- Coordinates: 38°18′45″N 93°52′40″W﻿ / ﻿38.31250°N 93.87778°W
- Country: United States
- State: Missouri
- County: Henry
- Incorporated: January 1, 1936

Area
- • Total: 0.081 sq mi (0.21 km^{2})
- • Land: 0.081 sq mi (0.21 km^{2})
- • Water: 0 sq mi (0.00 km^{2})
- Elevation: 748 ft (228 m)

Population (2020)
- • Total: 27
- • Density: 335.8/sq mi (129.65/km^{2})
- Time zone: UTC-6 (Central (CST))
- • Summer (DST): UTC-5 (CST)
- ZIP code: 64735
- Area code: 660
- FIPS code: 29-39638
- GNIS feature ID: 2398363

= La Due, Henry County, Missouri =

La Due is an inactive village in Henry County, Missouri, United States. The population was 28 at the 2010 census.

==History==
La Due was platted in 1870, and named after A. D. Ladue, a railroad official. A post office called La Due was established in 1872, and remained in operation until 1973.

==Geography==

According to the United States Census Bureau, the village has a total area of 0.08 sqmi, all land.

==Demographics==

Historical population
| Census | Pop. | Note | %± |
| 1990 | 20 |  | — |
| 2000 | 39 |  | 95.0% |
| 2010 | 28 |  | −28.2% |
| 2020 | 27 |  | −3.6% |
U.S. Decennial Census

===2010 census===
As of the census of 2010, there were 28 people, 15 households, and 6 families living in the village.
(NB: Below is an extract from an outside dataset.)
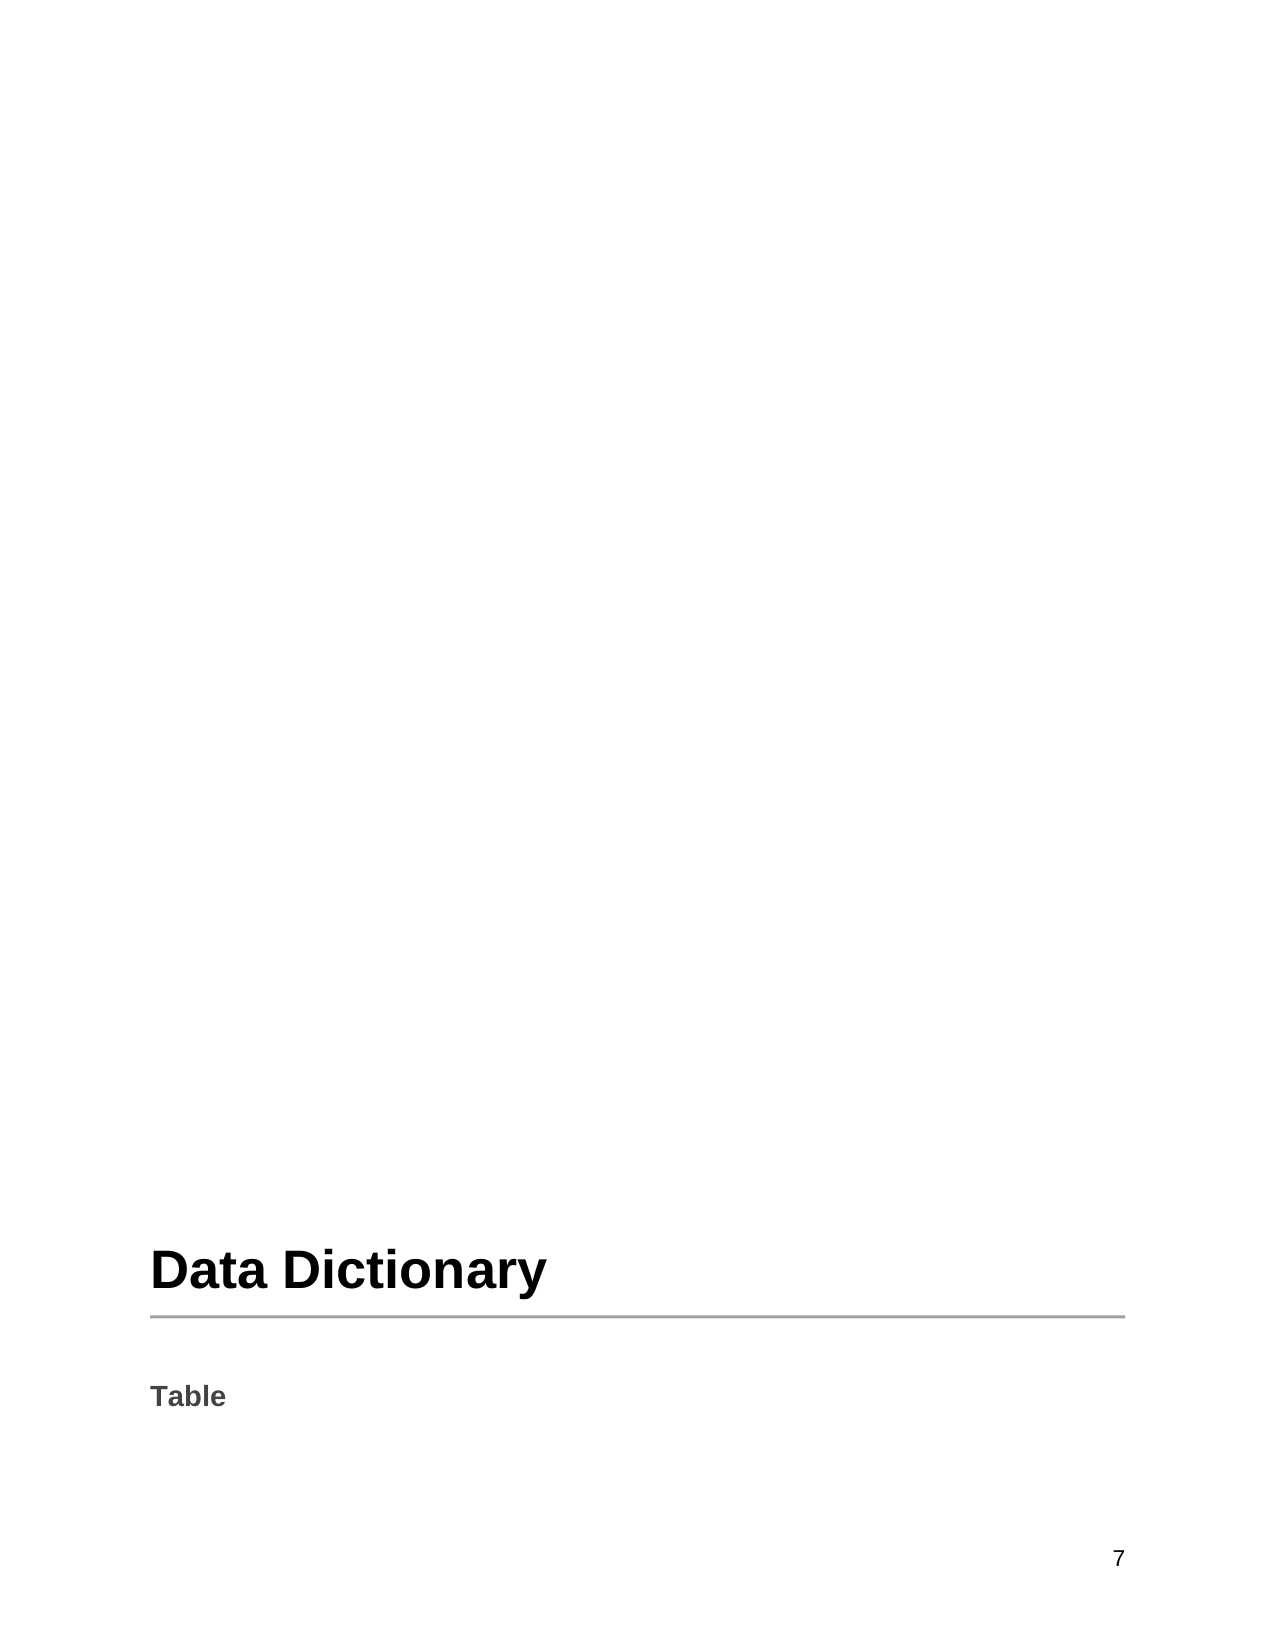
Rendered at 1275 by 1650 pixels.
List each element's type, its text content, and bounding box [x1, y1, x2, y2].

subtitle Table [150, 1379, 1125, 1412]
title Data Dictionary [150, 1237, 1125, 1300]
The population density was 350.0 PD/sqmi. There were 24 housing units at an average density of 300.0 /sqmi. The racial makeup of the village was 85.7% White, 3.6% Asian, and 10.7% from two or more races.

There were 15 households, of which 6.7% had children under the age of 18 living with them, 33.3% were married couples living together, 6.7% had a female householder with no husband present, and 60.0% were non-families. 40.0% of all households were made up of individuals, and 20% had someone living alone who was 65 years of age or older. The average household size was 1.87 and the average family size was 2.50.

The median age in the village was 56.3 years. 7.1% of residents were under the age of 18; 3.6% were between the ages of 18 and 24; 7.2% were from 25 to 44; 53.6% were from 45 to 64; and 28.6% were 65 years of age or older. The gender makeup of the village was 42.9% male and 57.1% female.

===2000 census===
As of the census of 2000, there were 39 people, 15 households, and 10 families living in the village. The population density was 483.5 PD/sqmi. There were 18 housing units at an average density of 223.1 /sqmi. The racial makeup of the village was 94.87% White, 2.56% Native American, and 2.56% from two or more races.

There were 15 households, out of which 33.3% had children under the age of 18 living with them, 53.3% were married couples living together, 13.3% had a female householder with no husband present, and 26.7% were non-families. 20.0% of all households were made up of individuals, and none had someone living alone who was 65 years of age or older. The average household size was 2.60 and the average family size was 3.00.

In the village, the population was spread out, with 28.2% under the age of 18, 12.8% from 18 to 24, 23.1% from 25 to 44, 12.8% from 45 to 64, and 23.1% who were 65 years of age or older. The median age was 34 years. For every 100 females, there were 116.7 males. For every 100 females age 18 and over, there were 115.4 males.

The median income for a household in the village was $23,750, and the median income for a family was $10,417. Males had a median income of $28,750 versus $11,250 for females. The per capita income for the village was $9,120. There were 46.2% of families and 45.7% of the population living below the poverty line, including 78.6% of under eighteens and 20.0% of those over 64.